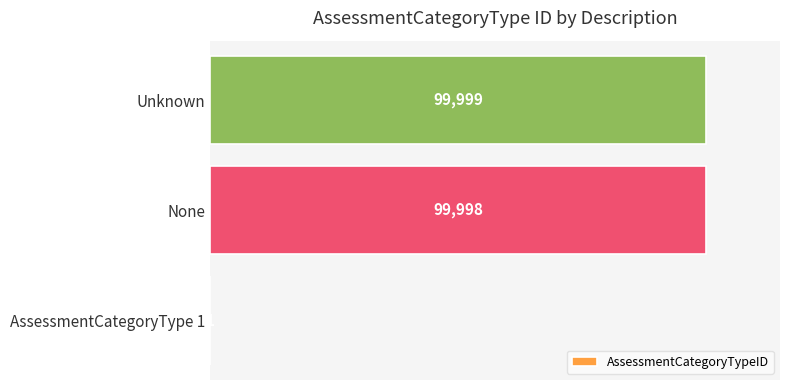

How many distinct data groups are displayed?

1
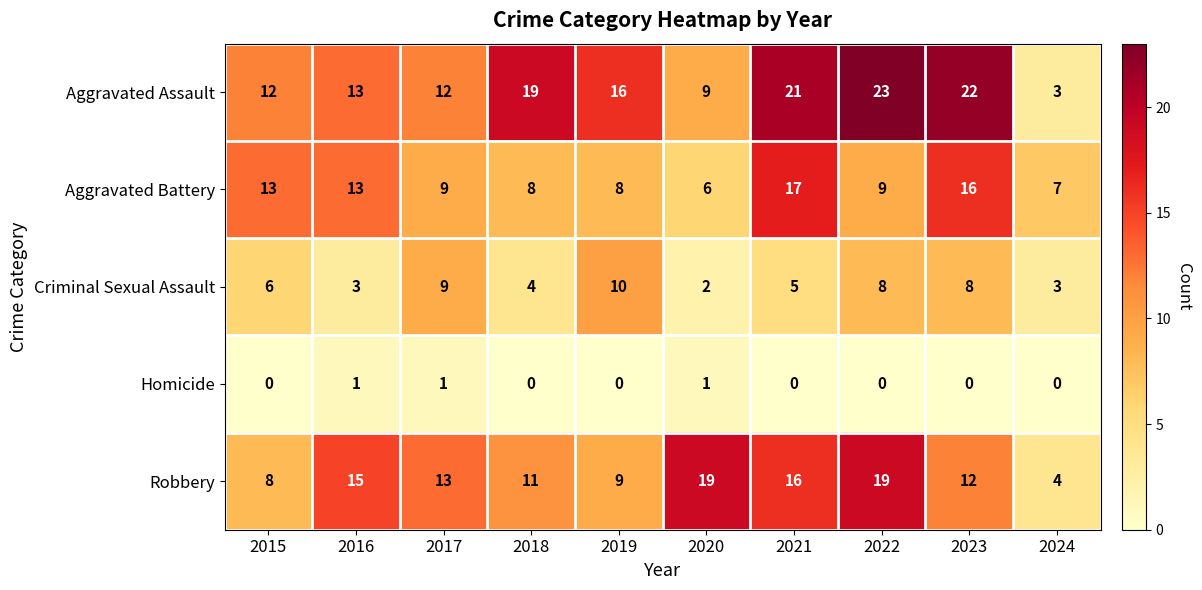

Is it true that Robbery equals 2 at 2024?

False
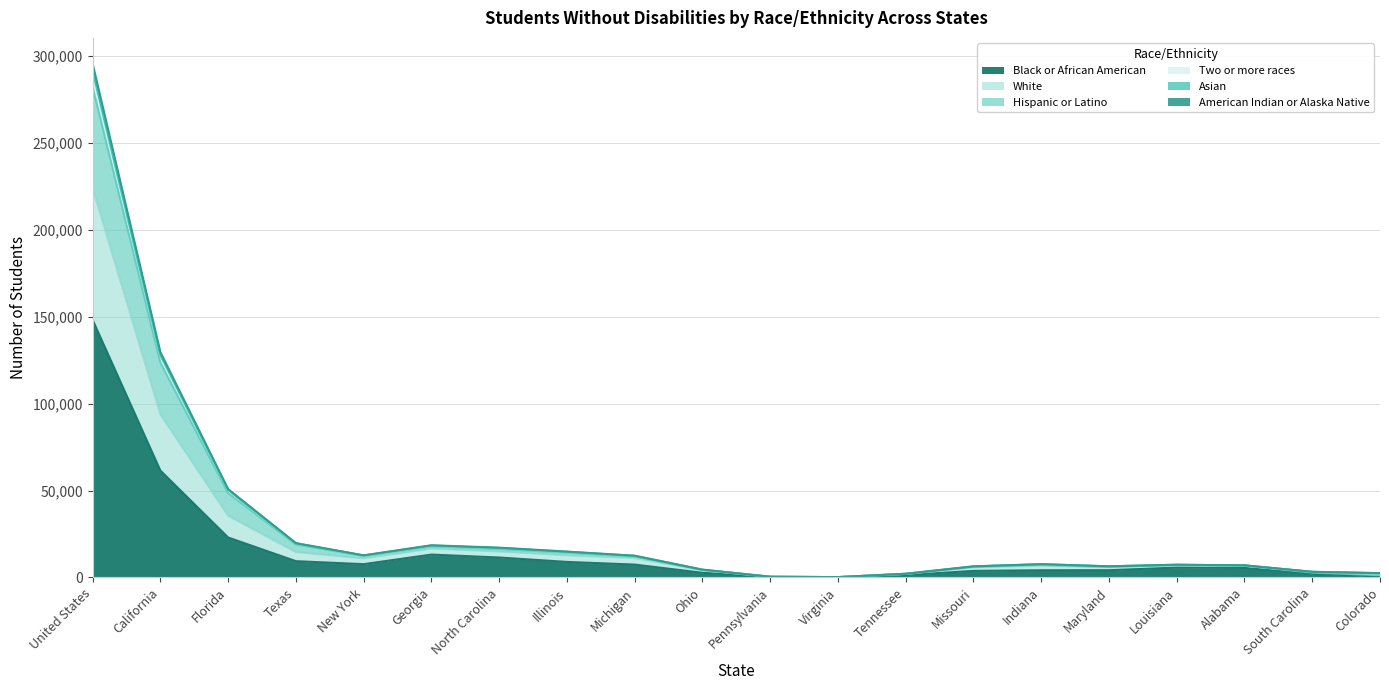

List the series in order of their peak value, highest first.

Black or African American, White, Hispanic or Latino, Two or more races, American Indian or Alaska Native, Asian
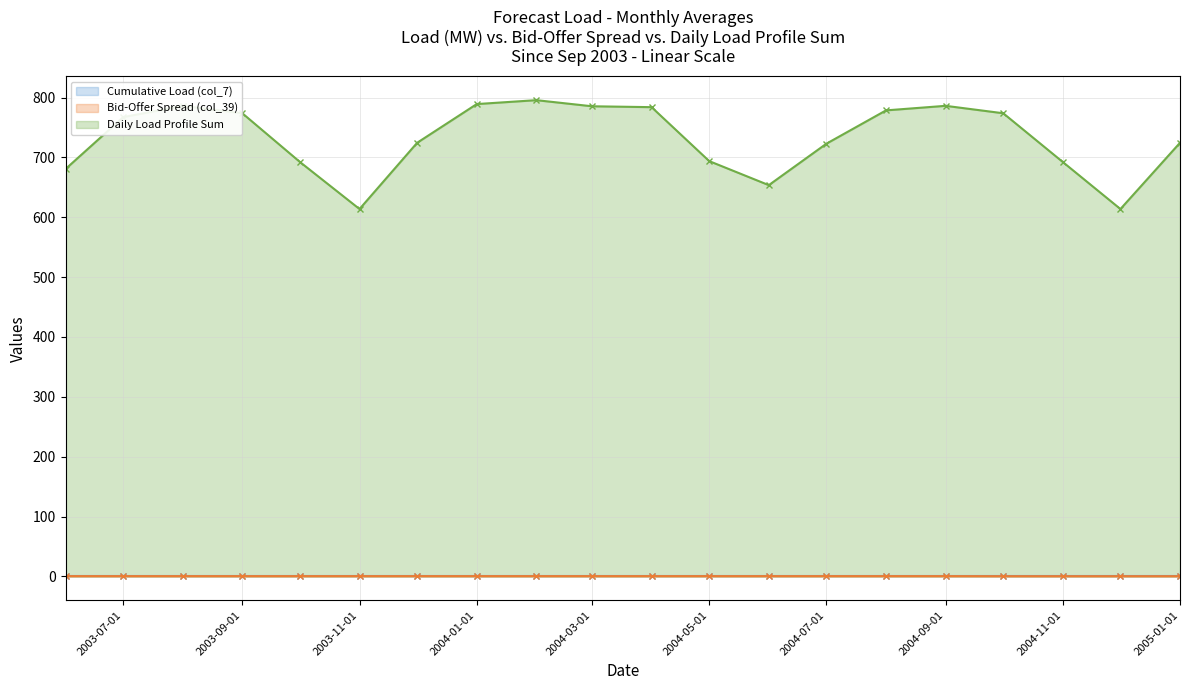

What is the maximum value for Daily Load Profile Sum?

795.6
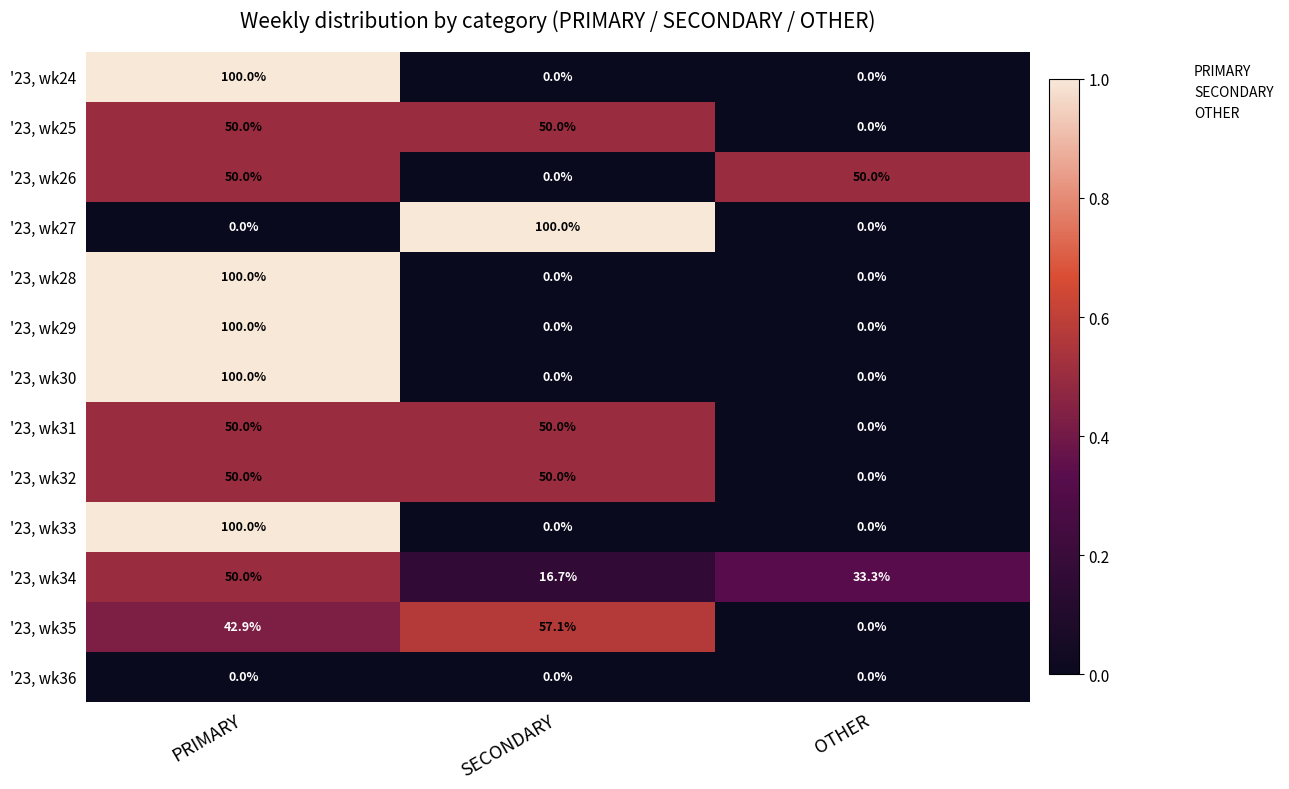

What is the sum of the '23, wk25 values at OTHER and SECONDARY?

50.0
....
[Your task]
Count the lines of the material above that contain the string "What", treating uppercase and lowercase as different, and reply with only that number.

[Result of the exercise]
2